___ Extracted entries

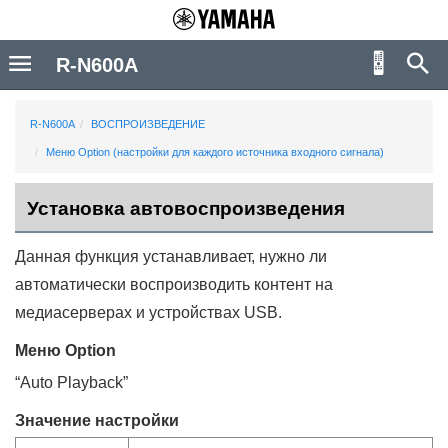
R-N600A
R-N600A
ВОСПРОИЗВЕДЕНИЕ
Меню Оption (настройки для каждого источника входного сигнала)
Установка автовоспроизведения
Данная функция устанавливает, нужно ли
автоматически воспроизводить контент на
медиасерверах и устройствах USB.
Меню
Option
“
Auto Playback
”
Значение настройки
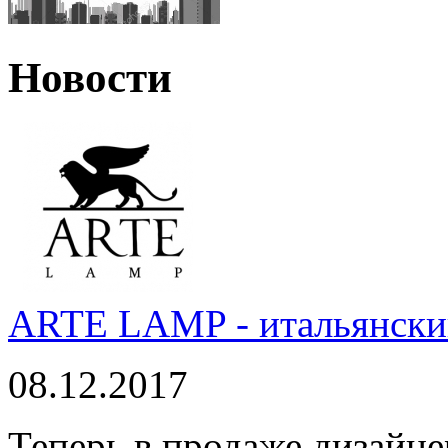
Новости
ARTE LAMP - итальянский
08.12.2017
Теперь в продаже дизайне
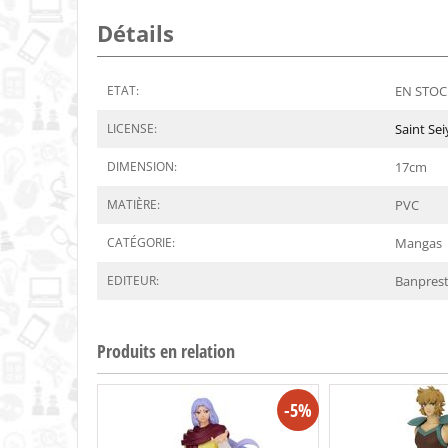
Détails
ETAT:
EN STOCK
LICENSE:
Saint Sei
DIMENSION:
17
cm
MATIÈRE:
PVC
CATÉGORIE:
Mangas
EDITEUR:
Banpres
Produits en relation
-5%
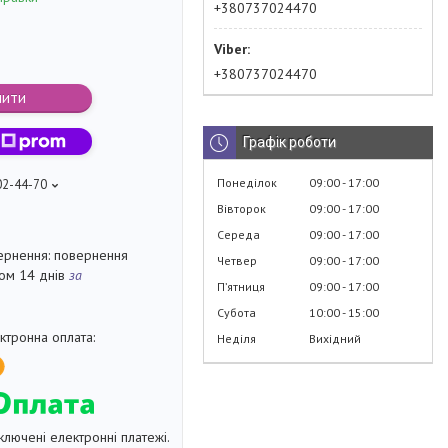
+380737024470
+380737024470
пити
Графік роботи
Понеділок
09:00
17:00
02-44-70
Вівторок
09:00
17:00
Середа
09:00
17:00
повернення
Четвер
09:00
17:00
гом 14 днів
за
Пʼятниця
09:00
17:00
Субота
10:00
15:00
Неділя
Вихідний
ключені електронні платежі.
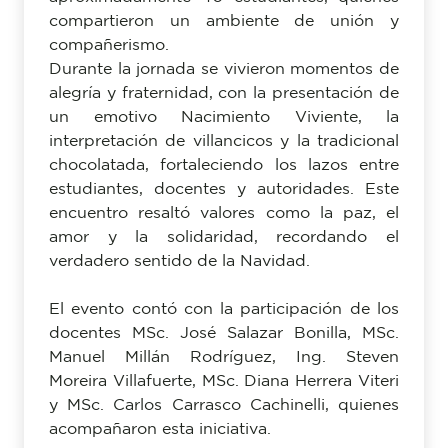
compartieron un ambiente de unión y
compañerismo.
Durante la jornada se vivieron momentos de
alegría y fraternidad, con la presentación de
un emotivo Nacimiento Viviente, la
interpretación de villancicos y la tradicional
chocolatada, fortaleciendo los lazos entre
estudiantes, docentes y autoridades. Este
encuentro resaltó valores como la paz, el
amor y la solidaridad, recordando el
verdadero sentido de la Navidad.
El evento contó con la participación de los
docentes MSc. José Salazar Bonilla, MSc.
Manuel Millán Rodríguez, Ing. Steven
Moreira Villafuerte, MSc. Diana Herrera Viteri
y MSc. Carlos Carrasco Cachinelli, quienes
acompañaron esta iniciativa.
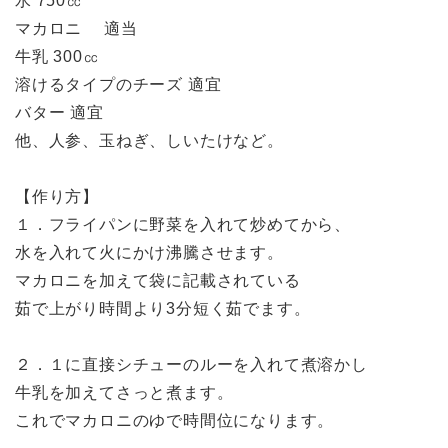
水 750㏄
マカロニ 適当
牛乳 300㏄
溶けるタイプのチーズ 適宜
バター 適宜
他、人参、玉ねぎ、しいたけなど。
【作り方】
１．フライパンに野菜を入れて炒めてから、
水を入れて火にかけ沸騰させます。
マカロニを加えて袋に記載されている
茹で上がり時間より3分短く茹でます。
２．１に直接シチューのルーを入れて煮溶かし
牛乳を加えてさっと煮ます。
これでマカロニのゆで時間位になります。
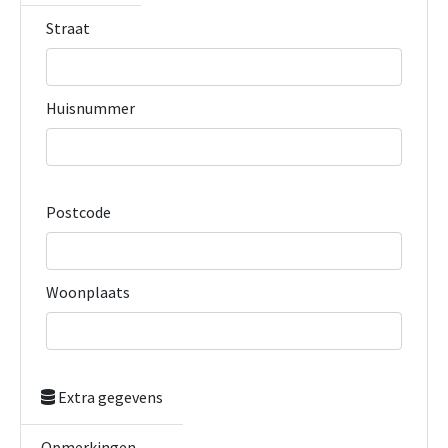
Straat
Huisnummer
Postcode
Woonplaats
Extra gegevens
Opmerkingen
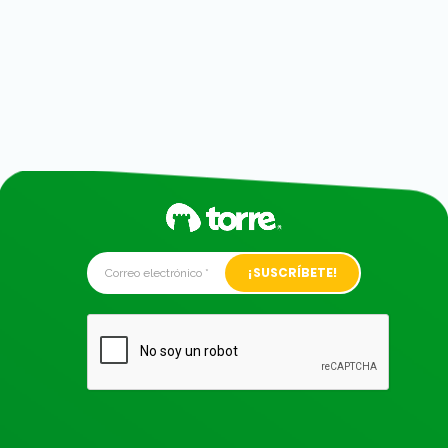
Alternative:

______

◆ **Exercise details**
Every line above carrying the word "настройки" needs to be shown.

◆ **Answer to the problem**
Меню Оption (настройки для каждого источника входного сигнала)
Значение настройки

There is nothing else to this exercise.